Super Charge Your ML Systems In 4 Easy Steps

Artificial Intelligence

Super Charge Your ML Systems In 4 Easy Steps

admin

October 28, 2023

Super Charge Your ML Systems In 4 Easy Steps

Welcome to the rollercoaster of ML optimization! This post will take you thru my process for optimizing any ML system for lightning-fast training and inference in 4 easy steps.

Imagine this: You finally get placed on a cool recent ML project where you might be training your agent to count what number of hot dogs are in a photograph, the success of which could possibly make your organization tens of dollars!

You get the newest hotshot object detection model implemented in your favourite framework that has numerous GitHub stars, run some toy examples and after an hour or so it’s picking out hotdogs like a broke student of their third repeat yr of faculty, life is sweet.

The subsequent steps are obvious, we would like to scale it as much as some harder problems, this implies more data, a bigger model and after all, longer training time. Now you’re looking at days of coaching as a substitute of hours.
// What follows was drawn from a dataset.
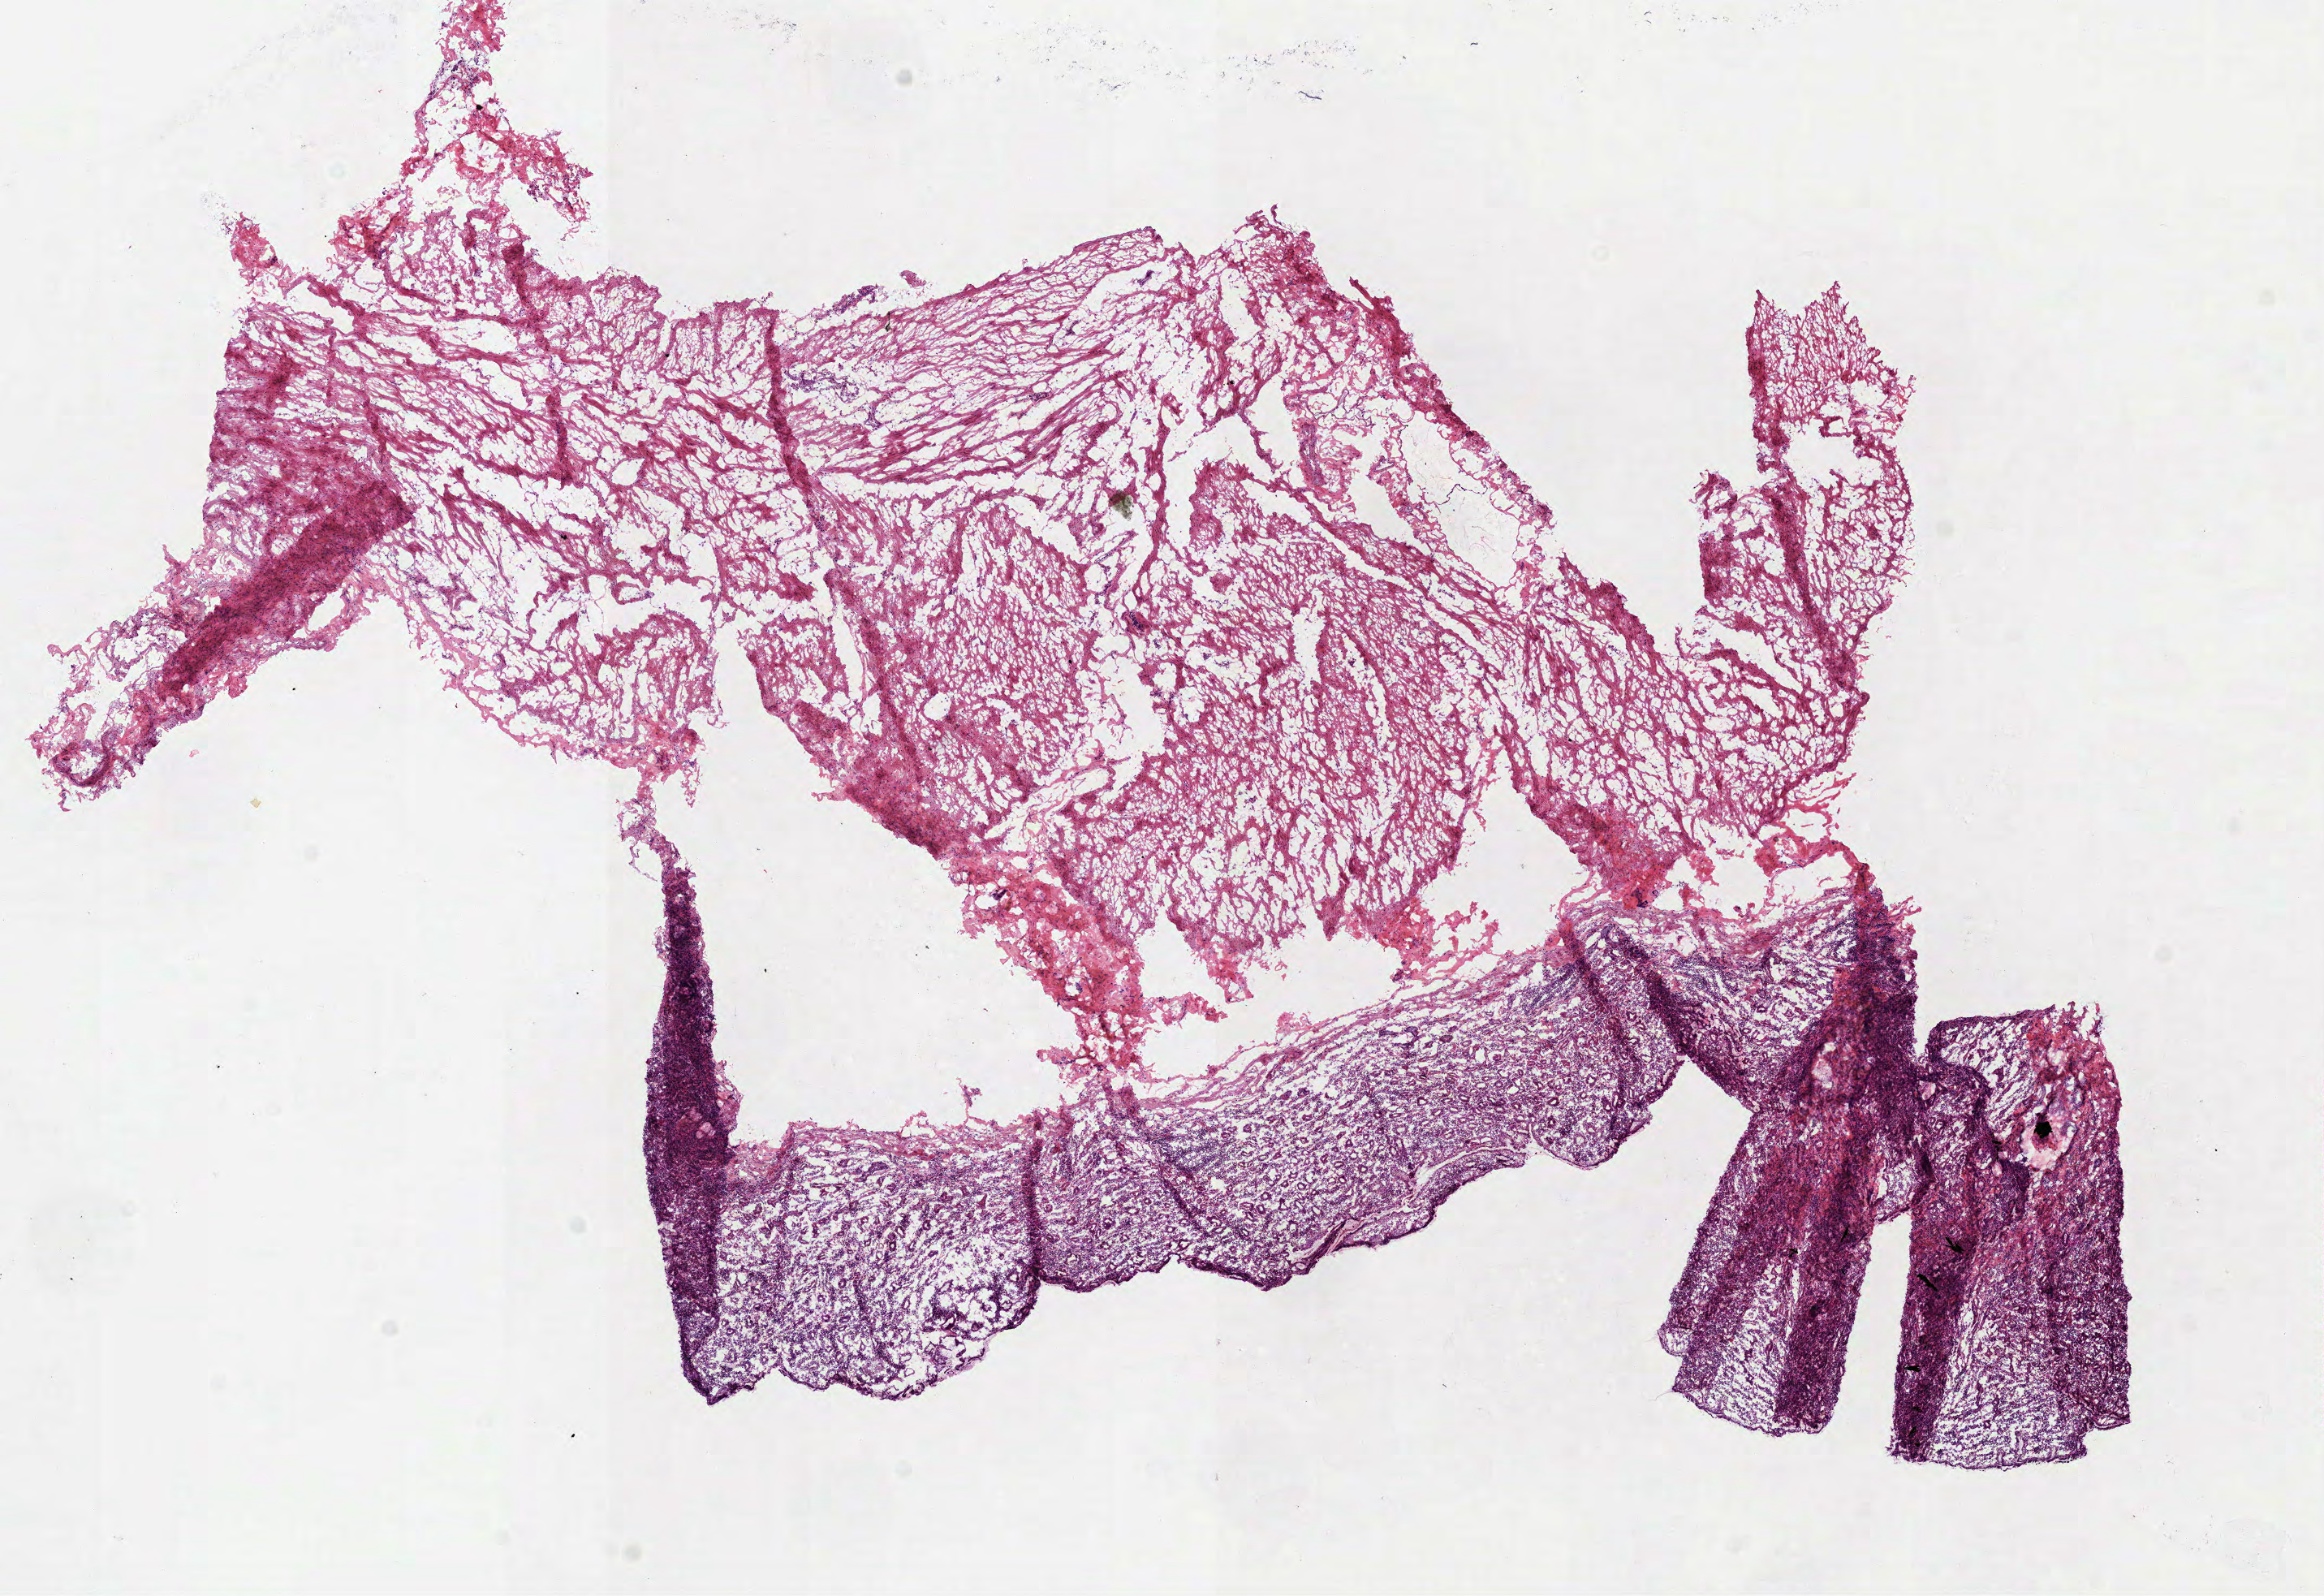
Digitized H&E-stained tissue section (whole slide), a low-resolution overview of the entire scanned area, about 11.5 x 7.9 mm (acquisition: 40x scan). Frozen section. Sample: solid tissue normal (non-tumour tissue), stomach. Female patient; age at initial diagnosis 78 years.
This section: solid tissue normal sample (biorepository sample class). Patient diagnosis: Adenocarcinoma, NOS (body of stomach).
That’s wonderful though, you’ve been ignoring the remainder of your team for 3 weeks now and may probably spend a day getting through the backlog of code reviews and passive-aggressive emails which have built up.

You come back a day later after feeling good in regards to the insightful and absolutely vital nitpicks you left in your colleagues MR’s, only to seek out your performance tanked and crashed post a 15-hour training stint (karma works fast).

The following days morph right into a whirlwind of trials, tests and experiments, with each potential idea taking greater than a day to run. These quickly start racking up a whole lot of dollars in compute costs, all resulting in the large query: How can we make this faster and cheaper?

Welcome to the emotional rollercoaster of ML optimization! Here’s a simple 4-step process to show the tides in your favour:

Benchmark
Simplify
Optimize
Repeat

That is an iterative process, and there might be repeatedly once you repeat some steps before moving on to the following, so it’s less of a 4 step system and more of a toolbox, but 4 steps sounds higher.

“Measure twice, cut once” — Someone smart.

The primary (and possibly second) thing you need to at all times do, is profile your system. This could be something so simple as just timing how long it takes to run a particular block of code, or as complex as doing a full profile trace. What matters is you’ve enough information to discover the bottlenecks in your system. I perform multiple benchmarks depending on where we’re in the method and typically break it down into 2 types: high-level and low-level benchmarking.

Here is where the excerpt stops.